Better technology in law, medicine, and education, won’t replace professionals, it will allow them to do even more.
How can computers help humans solve hard problems?
Big data without analysis by a human, is dumb data.
The Seven Questions that every business must answer:
* The Engineering Question (can you create breakthrough technology instead of incremental improvements?)
* The Timing Question (is now the right time to start your particular business?)
* The Monopoly Question (are you starting with a big share of a small market?)
* The People Question (do you have the right team?)
* The Distribution Question (do you have a way to not just create, but deliver your product?)
* The Durability Question (will your market position be defensible 10 and 20 years into the future?)
* The Secret Question (have you identified a unique opportunity that others don't see?)

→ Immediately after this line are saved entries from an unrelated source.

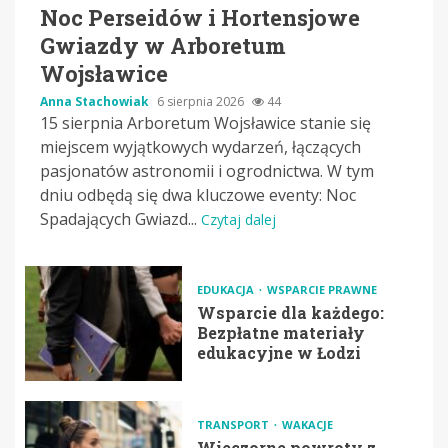
Noc Perseidów i Hortensjowe
Gwiazdy w Arboretum
Wojsławice
Anna Stachowiak
6 sierpnia 2026
44
15 sierpnia Arboretum Wojsławice stanie się
miejscem wyjątkowych wydarzeń, łączących
pasjonatów astronomii i ogrodnictwa. W tym
dniu odbędą się dwa kluczowe eventy: Noc
Spadających Gwiazd...
Czytaj dalej
EDUKACJA
WSPARCIE PRAWNE
Wsparcie dla każdego:
Bezpłatne materiały
edukacyjne w Łodzi
TRANSPORT
WAKACJE
Wieczorne powroty z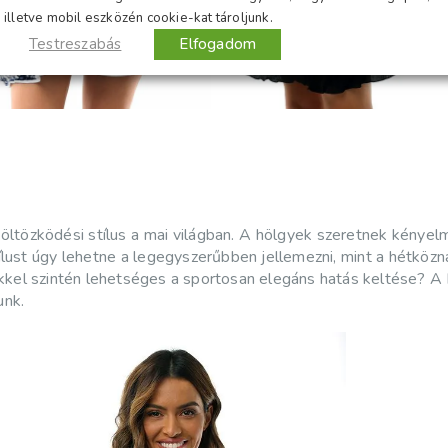
illetve mobil eszközén cookie-kat tároljunk.
Testreszabás
Elfogadom
öltözködési stílus a mai világban. A hölgyek szeretnek kénye
lust úgy lehetne a legegyszerűbben jellemezni, mint a hétközna
kkel szintén lehetséges a sportosan elegáns hatás keltése? 
unk.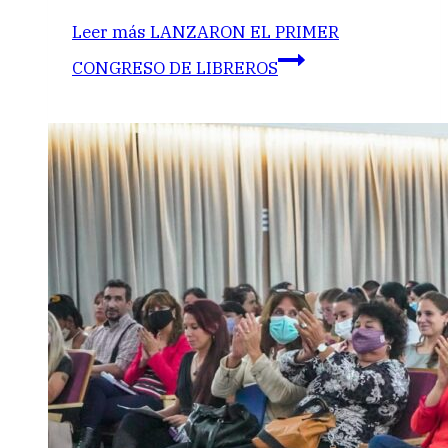
Leer más
LANZARON EL PRIMER
CONGRESO DE LIBREROS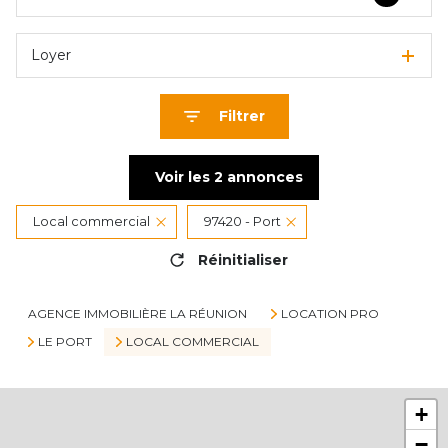
Loyer
Filtrer
Voir les
2
annonces
Local commercial
97420 - Port
Réinitialiser
AGENCE IMMOBILIÈRE LA RÉUNION
LOCATION PRO
LE PORT
LOCAL COMMERCIAL
+
−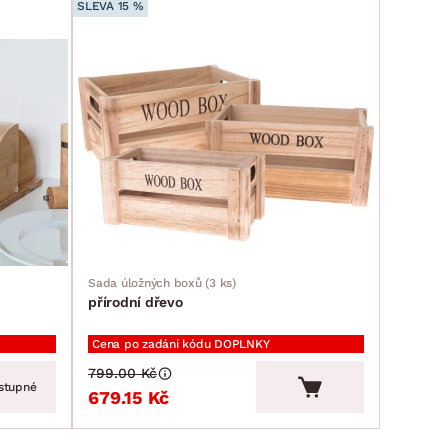
SLEVA 15 %
Sada úložných boxů (3 ks)
přírodní dřevo
Cena po zadání kódu DOPLNKY
799.00 Kč
stupné
679.15 Kč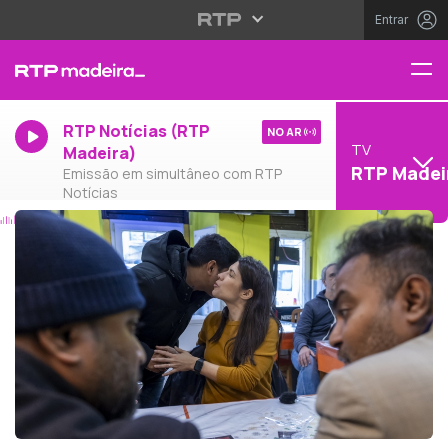
Entrar
RTP Notícias (RTP
NO AR
TV
Madeira)
RTP Madei
Emissão em simultâneo com RTP
Notícias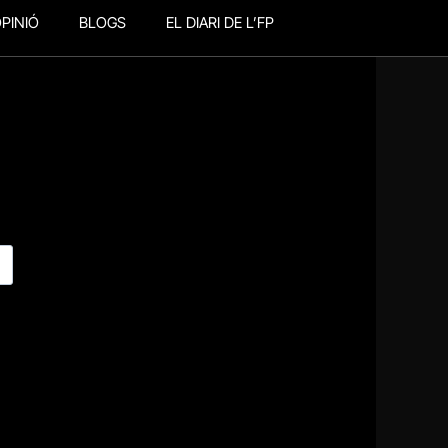
PINIÓ
BLOGS
EL DIARI DE L’FP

Entering a slow-moving market can be a good strategy, but only if you have a plan and strategy to take it over.
Huge markets are highly competitive, not highly attainable.
Every entrepreneur should plan to be the last mover in his space. He can do that by asking how will the market look like in 10 and 20 years.
The Founder’s Paradox Founder’s traits tend to follow an inverse normal distribution. Founders can be eccentric. They can be incessant jerks and full of charisma at different times. Famous and infamous. Poor in cash, rich on paper. They are “insiders/outsiders”.
The single greatest danger for a founder is to become so certain of his own myth, that he loses his mind. But an equally insidious danger for any business, is to lose all sense of myth, and mistake disenchantment for wisdom.